◆ Extracted entries ◆
- Opening Delimiter -

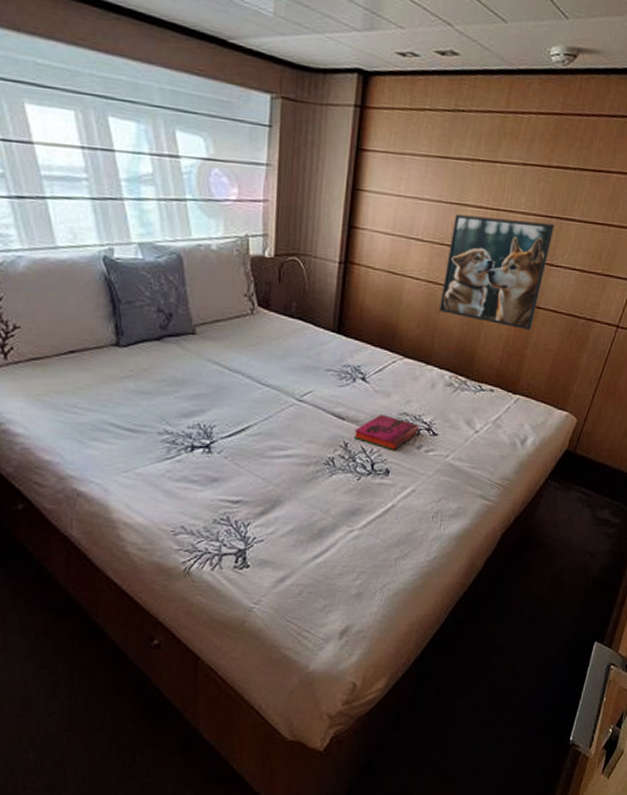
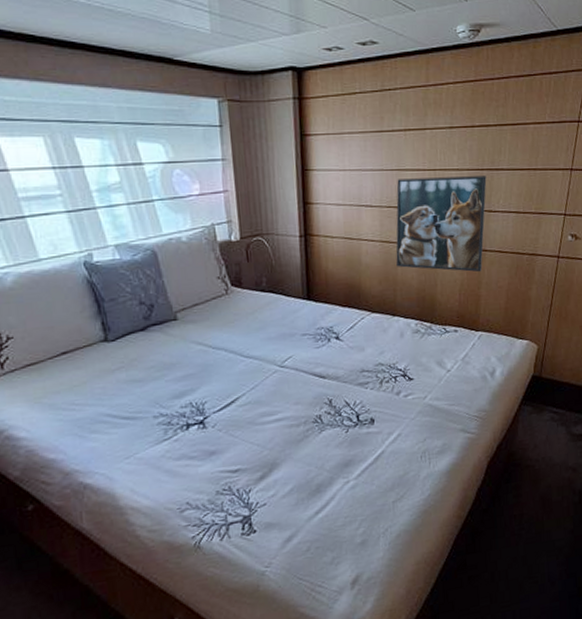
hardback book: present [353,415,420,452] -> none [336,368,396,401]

- Closing Delimiter -
- Opening Delimiter -

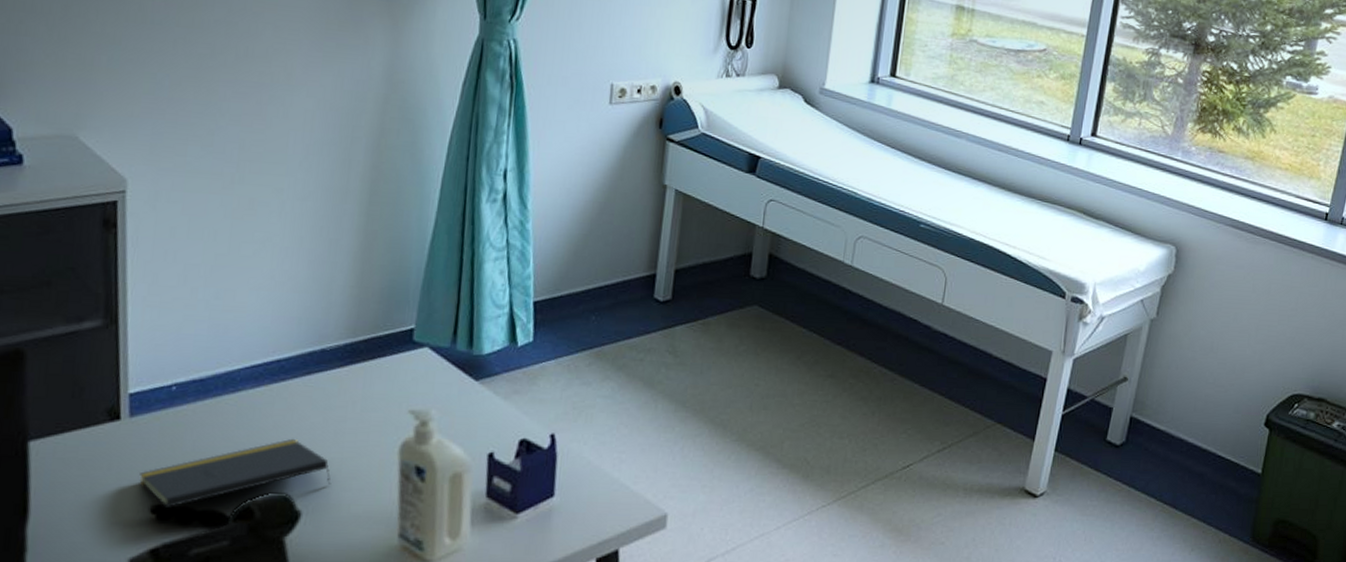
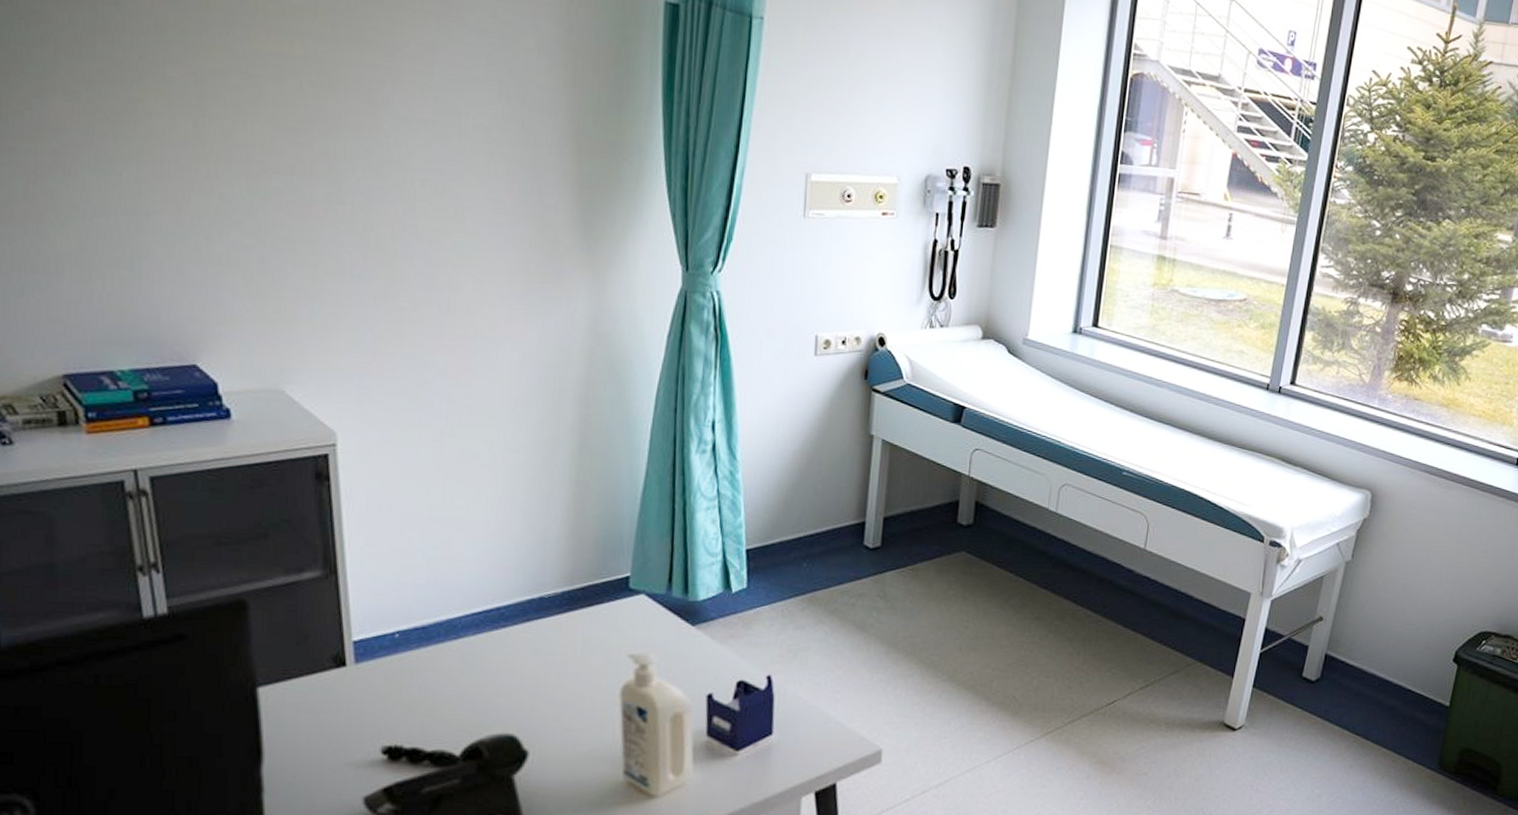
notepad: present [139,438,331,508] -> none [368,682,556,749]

- Closing Delimiter -
- Opening Delimiter -

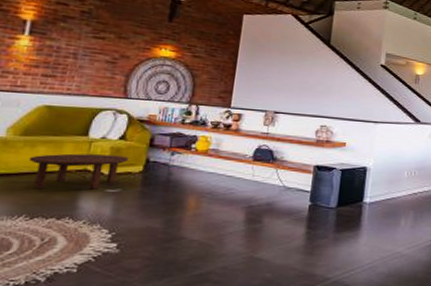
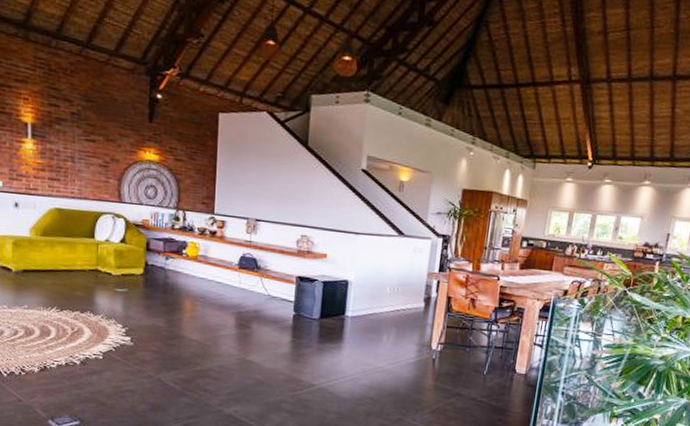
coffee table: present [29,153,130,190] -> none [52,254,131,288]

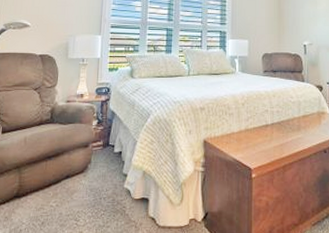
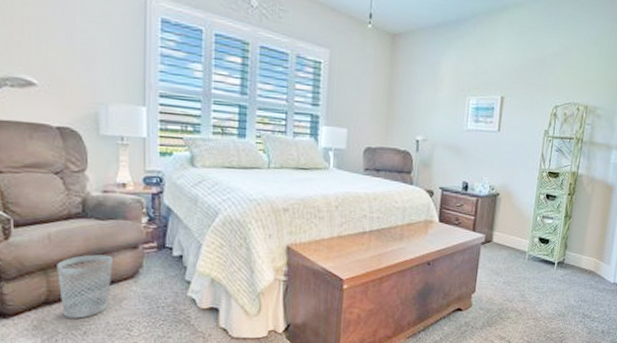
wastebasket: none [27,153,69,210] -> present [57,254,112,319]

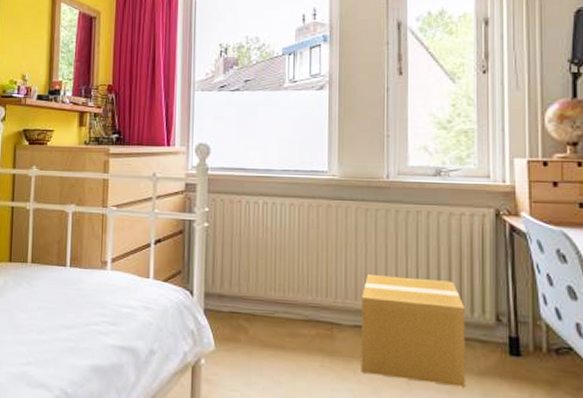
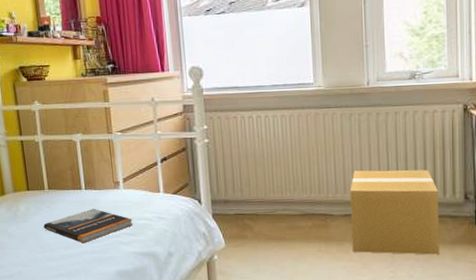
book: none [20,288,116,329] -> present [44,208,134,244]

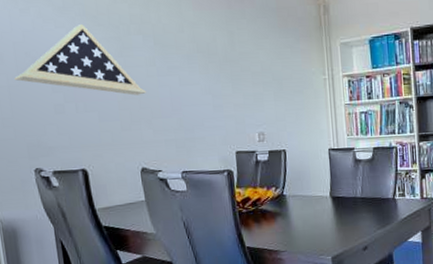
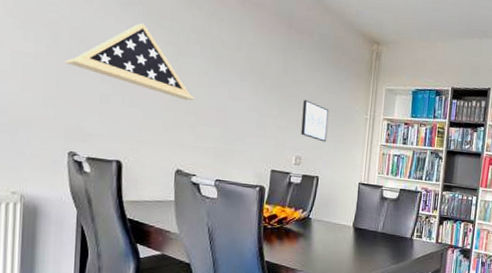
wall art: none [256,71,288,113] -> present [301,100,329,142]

- Closing Delimiter -

◆ Problem ◆
Look through the listing above for the line with "book: none [20,288,116,329]" and the line with "wall art: none". Write out exactly those lines and everything between, leaving out pictures.

◆ Your response ◆
book: none [20,288,116,329] -> present [44,208,134,244]

wall art: none [256,71,288,113] -> present [301,100,329,142]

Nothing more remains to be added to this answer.